Le fait n'est pas nouveau: le militantisme de gauche, et particulièrement d'extrême gauche, se marie plutôt bien avec le monde universitaire. Jadis les marxistes, puis les maoïstes, faisaient la loi parmi les auditoires de lettres et de sciences molles – dont certaines en pleine phase d'érection.
Fidèle à Sartre, l'opinion académique voulait qu'un non-communiste fût un chien. Aujourd'hui, les gardiens du chic intellectuel au sein de la recherche et de l'enseignement en sciences humaines sont des adeptes de théories sur la race, le genre ou l'orientation sexuelle. Leur point commun? Avoir pour seule lecture du monde le principe sacro-saint, bien que communiste, de «domination».
La caractéristique centrale de ces théories, sur le plan de la méthode, est d'abandonner l'observation du réel pour lui préférer l'appel à sa transformation. C'est ce que la sociologue au CNRS Nathalie Heinich pointe avec brio dans son bref essai Ce que le militantisme fait à la recherche, paru en mai.
Pour la sociologue, ce troc du descriptif («le monde est comme ça») contre le normatif («le monde doit être comme ça) va à l'inverse de l'esprit et de la méthode scientifiques. De plus, cette confusion des choses traduit selon elle un mépris pour l'engagement politique «classique» – en somme, militer dans un parti ou voter ne serait pas assez classe pour ces intellos.
Si son analyse s'applique surtout à la France, que l'universitaire connaît bien, appuyant son texte sur une série d'exemples, cela vaut aussi pour d'autres pays d'Europe et pour les Etats-Unis. C'est d'ailleurs de ces contrées que vient l'une des sources de ce fleuve idéologique, la cancel culture.
Un petit tour dans les départements de sociologie, de philosophie ou même de littérature à Genève ou Lausanne montrera à qui ne le sait pas encore que la Suisse est concernée, bien que le phénomène soit peut-être moins prégnant qu'en France.

▶ **CONSIGNE**
Poursuivez le texte sur le militantisme dans la recherche universitaire à partir de sa dernière phrase.

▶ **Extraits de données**
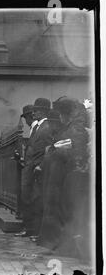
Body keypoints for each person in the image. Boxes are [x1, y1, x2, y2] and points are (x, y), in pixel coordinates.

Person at [38, 97, 90, 259]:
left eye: (61, 114)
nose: (59, 118)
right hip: (62, 176)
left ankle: (68, 248)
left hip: (70, 177)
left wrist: (53, 149)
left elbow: (73, 150)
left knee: (69, 212)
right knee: (62, 210)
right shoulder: (70, 128)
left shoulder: (76, 129)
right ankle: (59, 245)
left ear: (66, 114)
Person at [15, 98, 53, 240]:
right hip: (29, 168)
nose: (33, 113)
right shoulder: (36, 127)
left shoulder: (47, 127)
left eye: (36, 110)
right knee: (27, 199)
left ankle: (35, 231)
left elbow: (49, 149)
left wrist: (40, 165)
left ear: (43, 111)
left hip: (37, 169)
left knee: (36, 200)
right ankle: (29, 229)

▶ **RÉPONSE FINALE**
Très récemment, le Centre en études genre de l’Université de Lausanne organisait la journée d'étude «Race et blanchité: penser la norme» ayant pour but de «questionner les enjeux sociopolitiques contemporains de la "blanchité", comprise comme une norme hégémonique reposant sur le racisme structurel et organisant les rapports sociaux de race dans le monde moderne». Dans le 24 heures, la sociologue Eléonore Lépinard, l'une des organisatrices de la journée, a assumé la dimension politique de la démarche.
Si l'ouvrage de Nathalie Heinich a suscité beaucoup de réactions, c'est qu'il apporte beaucoup d'éléments de réflexion actuelle. C'est déjà le cas avec ce simple rappel: «l'autonomie de la science par rapport aux arènes religieuses, morales ou politiques a été lentement conquise au cours des siècles». Ce serait dommage de rétrograder. L'auteure a le mérite d'appeler un chat un chat, alors qu'elle-même est active dans un milieu qu'elle critique – les sciences sociales:
On retiendra aussi cette fine observation d'un vieux réflexe: plus les chercheurs sont militants, plus ils cherchent à paraître scientifiques. Bien vu! On ne compte plus les campagnes de diffamation lancées sur Twitter par des personnes dont il s'avère par la suite qu'elles ne sont pas des spécialistes du contenu qui les a dérangées – quand elles l'ont lu.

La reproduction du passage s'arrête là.